For example, one may formulate axioms of probability theory as an extension of ordinary two-valued logic. From a handful of elementary axioms capturing what it means for degrees of belief in combinations of propositions (on some evidence) to be consistent, you can derive a differential equation whose solution is a functional representation of what is often taken as a definition of conditional probability in mathematical probability theory:
c * f(X and Y | Z ) = f(X | Y and Z) * f(Y | Z)
Negative probabilities are different beast, best viewed as algebraic extensions to probability theory in the manner that, e.g., the integers are algebraic extensions of the natural numbers (i.e., by including additive inverses).

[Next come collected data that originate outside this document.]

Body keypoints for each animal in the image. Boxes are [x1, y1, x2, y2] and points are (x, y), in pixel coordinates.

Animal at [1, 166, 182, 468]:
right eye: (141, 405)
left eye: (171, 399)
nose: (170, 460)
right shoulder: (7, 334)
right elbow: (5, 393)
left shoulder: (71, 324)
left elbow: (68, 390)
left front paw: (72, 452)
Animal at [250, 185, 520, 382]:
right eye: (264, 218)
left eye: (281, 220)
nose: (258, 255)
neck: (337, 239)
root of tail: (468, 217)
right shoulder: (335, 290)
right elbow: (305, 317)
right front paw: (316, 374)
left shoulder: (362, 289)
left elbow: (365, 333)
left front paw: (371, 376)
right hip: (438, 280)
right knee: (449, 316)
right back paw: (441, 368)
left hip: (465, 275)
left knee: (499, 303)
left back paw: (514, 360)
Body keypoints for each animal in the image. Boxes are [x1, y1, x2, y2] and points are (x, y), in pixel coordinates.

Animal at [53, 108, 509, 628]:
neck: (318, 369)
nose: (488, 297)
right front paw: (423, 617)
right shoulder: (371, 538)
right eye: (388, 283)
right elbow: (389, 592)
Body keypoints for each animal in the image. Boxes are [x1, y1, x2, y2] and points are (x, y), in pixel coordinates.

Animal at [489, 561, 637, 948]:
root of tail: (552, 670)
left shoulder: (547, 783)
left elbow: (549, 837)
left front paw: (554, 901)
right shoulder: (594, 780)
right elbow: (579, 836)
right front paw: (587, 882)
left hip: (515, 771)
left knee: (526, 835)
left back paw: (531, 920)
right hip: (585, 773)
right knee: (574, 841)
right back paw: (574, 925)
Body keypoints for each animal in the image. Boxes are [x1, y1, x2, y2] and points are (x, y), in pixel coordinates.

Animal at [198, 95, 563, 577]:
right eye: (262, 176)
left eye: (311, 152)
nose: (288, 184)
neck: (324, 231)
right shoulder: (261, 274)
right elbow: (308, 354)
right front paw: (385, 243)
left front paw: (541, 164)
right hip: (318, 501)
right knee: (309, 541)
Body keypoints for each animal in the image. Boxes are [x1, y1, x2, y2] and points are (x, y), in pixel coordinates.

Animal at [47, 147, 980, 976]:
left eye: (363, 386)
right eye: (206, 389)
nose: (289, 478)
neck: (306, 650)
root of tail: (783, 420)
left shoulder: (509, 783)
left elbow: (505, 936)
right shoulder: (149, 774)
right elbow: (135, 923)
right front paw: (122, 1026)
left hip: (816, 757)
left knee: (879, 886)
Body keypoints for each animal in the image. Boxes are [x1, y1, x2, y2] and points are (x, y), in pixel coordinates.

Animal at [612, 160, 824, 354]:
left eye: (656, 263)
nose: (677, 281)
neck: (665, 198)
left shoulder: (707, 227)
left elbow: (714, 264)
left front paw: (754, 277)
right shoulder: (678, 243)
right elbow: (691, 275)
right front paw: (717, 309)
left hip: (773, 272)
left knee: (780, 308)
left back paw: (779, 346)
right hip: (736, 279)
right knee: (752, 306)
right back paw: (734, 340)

But I am not very knowledgeable on the subject, so I will say no more.
0. For details, see Cox (1961), /The Algebra of Probable Inference/ (recently back in print) or Jaynes (2003), /Probability Theory: The Logic of Science/. Both are excellent books, the former covering probability theory and entropy as extensions of logical reasoning, and the latter covering all that and much else of Bayesian probability and statistics.
Well, you have basically two choices -- one and zero. Any nonzero real number is trivially equivalent to 1.
It's not obvious to me, though, that 0 would work just as well?
I think it's especially important to be able to make a distinction between truth and falsehood however. If they are both 0, this is difficult. :-)